▶ _Activity_
An exact reproduction of the records is required, with all images left out.

▶ _The records_
════════════════════

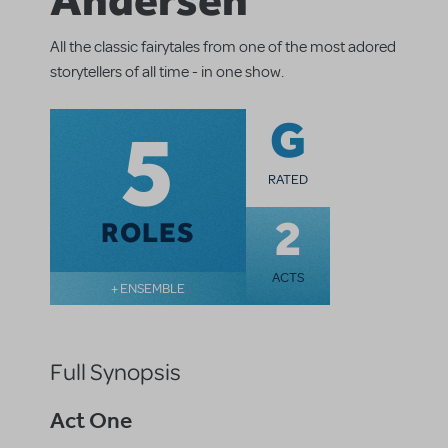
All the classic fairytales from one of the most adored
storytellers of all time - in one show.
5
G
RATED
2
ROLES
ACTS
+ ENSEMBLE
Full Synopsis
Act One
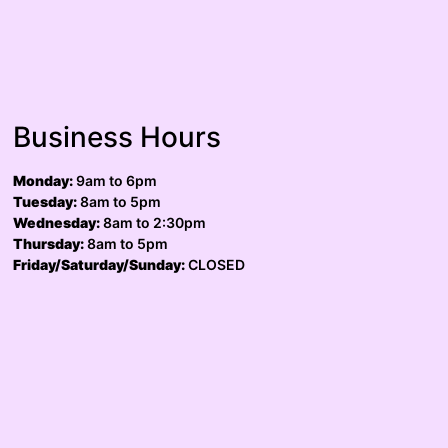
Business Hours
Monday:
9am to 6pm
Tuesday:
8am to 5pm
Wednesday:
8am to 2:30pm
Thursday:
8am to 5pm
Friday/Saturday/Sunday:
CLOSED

════════════════════

▶ _Your solution_
All the classic fairytales from one of the most adored
storytellers of all time - in one show.
5
G
RATED
2
ROLES
ACTS
+ ENSEMBLE
Full Synopsis
Act One
Business Hours
Monday:
9am to 6pm
Tuesday:
8am to 5pm
Wednesday:
8am to 2:30pm
Thursday:
8am to 5pm
Friday/Saturday/Sunday:
CLOSED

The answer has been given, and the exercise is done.